This week, I’ve been on a curate training day which looked at the role of prison chaplains. For me, prison means “Porridge”, the sit-com from the mid 1970s, recently rerun on the TV channel “Yesterday”. It is set in the fictional Slade Prison and stars Ronnie Barker as Norman Stanley Fletcher, “Fletch”, a middle-aged career criminal, a man, who in the words of the opening lines of each episode, accepts prison as an occupational hazard. Barker considered this to be the best series he ever starred in and as a teenager I recall it being one of the highlights of the week (let’s face it, there wasn’t much competition in Highley in the mid 1970s…). Of course, it reflects the language of its day; “gay” had an entirely different meaning and “BAME” had not been invented. Those easily offended by words may find it difficult viewing at times.
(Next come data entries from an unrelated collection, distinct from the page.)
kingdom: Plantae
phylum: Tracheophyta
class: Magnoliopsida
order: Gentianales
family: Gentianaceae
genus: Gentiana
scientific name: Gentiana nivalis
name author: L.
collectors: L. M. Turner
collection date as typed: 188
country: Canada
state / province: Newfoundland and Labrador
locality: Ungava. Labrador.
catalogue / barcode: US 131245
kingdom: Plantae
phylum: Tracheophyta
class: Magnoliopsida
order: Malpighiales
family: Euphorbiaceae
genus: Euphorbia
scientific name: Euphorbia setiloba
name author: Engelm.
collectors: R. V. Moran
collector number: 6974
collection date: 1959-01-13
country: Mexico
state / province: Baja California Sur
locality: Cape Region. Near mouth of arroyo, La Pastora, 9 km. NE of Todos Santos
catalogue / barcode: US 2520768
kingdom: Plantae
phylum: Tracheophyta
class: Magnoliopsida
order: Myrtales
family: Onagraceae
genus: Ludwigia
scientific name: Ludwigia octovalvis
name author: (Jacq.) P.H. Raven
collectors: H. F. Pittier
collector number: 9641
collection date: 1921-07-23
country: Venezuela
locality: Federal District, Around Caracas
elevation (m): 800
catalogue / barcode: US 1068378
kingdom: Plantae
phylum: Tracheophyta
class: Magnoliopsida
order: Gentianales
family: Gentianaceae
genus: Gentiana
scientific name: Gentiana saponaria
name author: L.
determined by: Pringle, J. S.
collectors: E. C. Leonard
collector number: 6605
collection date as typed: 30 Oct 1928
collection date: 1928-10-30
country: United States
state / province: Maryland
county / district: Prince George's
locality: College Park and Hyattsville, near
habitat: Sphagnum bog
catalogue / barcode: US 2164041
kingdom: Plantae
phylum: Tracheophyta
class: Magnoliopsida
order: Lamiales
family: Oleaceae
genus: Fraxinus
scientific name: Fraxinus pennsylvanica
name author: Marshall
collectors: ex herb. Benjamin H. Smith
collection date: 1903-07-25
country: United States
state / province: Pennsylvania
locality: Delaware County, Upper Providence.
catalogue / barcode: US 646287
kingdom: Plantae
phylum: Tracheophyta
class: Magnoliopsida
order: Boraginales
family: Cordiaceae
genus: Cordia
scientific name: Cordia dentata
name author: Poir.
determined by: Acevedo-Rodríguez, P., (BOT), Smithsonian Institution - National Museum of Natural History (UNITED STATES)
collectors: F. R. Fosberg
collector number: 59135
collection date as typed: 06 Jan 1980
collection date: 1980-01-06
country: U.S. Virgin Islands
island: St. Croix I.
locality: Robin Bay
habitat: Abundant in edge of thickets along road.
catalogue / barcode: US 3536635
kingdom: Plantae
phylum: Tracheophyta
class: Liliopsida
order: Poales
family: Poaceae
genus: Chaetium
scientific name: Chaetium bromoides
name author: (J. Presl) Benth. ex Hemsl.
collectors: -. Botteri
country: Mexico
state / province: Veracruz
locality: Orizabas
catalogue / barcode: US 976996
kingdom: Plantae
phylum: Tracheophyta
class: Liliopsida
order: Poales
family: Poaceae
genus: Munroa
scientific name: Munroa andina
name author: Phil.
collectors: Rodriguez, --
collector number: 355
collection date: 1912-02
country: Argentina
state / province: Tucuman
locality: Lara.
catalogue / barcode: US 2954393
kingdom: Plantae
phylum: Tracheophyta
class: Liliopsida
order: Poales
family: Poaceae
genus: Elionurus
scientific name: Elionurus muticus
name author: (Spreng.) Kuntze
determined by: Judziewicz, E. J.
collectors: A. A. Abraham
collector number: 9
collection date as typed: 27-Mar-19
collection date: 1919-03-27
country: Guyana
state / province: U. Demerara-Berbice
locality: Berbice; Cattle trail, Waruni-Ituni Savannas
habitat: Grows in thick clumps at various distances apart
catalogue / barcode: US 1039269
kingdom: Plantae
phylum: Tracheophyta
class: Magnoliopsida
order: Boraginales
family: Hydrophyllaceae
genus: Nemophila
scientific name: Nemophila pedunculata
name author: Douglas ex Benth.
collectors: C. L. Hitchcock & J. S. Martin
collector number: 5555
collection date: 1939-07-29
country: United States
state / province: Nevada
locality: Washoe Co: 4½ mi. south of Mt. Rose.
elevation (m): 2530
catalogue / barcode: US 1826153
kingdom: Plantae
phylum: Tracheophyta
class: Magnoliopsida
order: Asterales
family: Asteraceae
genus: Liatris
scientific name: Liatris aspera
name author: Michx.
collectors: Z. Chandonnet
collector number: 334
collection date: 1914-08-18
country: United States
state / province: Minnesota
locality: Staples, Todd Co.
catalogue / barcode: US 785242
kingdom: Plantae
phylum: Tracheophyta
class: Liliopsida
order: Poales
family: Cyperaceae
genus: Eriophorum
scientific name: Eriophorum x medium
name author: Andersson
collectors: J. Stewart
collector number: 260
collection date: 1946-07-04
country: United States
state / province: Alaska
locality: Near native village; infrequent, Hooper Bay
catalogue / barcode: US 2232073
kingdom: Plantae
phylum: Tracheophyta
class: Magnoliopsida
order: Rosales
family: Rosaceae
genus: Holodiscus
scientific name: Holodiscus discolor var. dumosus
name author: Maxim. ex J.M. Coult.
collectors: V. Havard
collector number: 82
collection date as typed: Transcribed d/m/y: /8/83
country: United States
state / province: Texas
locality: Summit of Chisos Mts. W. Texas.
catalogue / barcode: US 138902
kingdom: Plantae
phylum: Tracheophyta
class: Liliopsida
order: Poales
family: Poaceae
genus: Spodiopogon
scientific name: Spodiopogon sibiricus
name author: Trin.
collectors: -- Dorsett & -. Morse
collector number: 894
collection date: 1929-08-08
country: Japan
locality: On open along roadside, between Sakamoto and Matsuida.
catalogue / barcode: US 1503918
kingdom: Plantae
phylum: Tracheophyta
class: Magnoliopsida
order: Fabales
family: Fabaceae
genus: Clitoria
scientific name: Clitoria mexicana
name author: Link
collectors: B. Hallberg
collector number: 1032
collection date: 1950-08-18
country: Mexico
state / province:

However, I would respectfully suggest that if that is the case, they are missing the point; I think the series is underlain by morality that is highly Christian.
The comedy works because of the sense of comradeship between all the characters. The gay prisoner and the black prisoner are accepted for who they are by their fellow inmates. The prison officers, even the strict Mr Mackay, are also shown as being part of the same community as the prisoners. And at the centre of the series is the relationship between Fletch and first-time prisoner, Lenny Godber. Fletch becomes a mentor to Godber, helping the young man to survive his incarceration. But Fletch himself is also changed by the relationship; he is prepared to give up his own prospect of early release to stop Godber from imperilling his parole, he forgives the judge who sentenced him and he eventually rejects his previous life of crime.
There is a sense that Porridge is really a story about rebirth; it is what resurrection looks like. The series is not overtly religious; Barker was a humanist and I have no idea about the beliefs of the writers. But if you want to know what it means to be born again and live in the Kingdom of God, even if you call it something else, this series gives you some powerful pointers.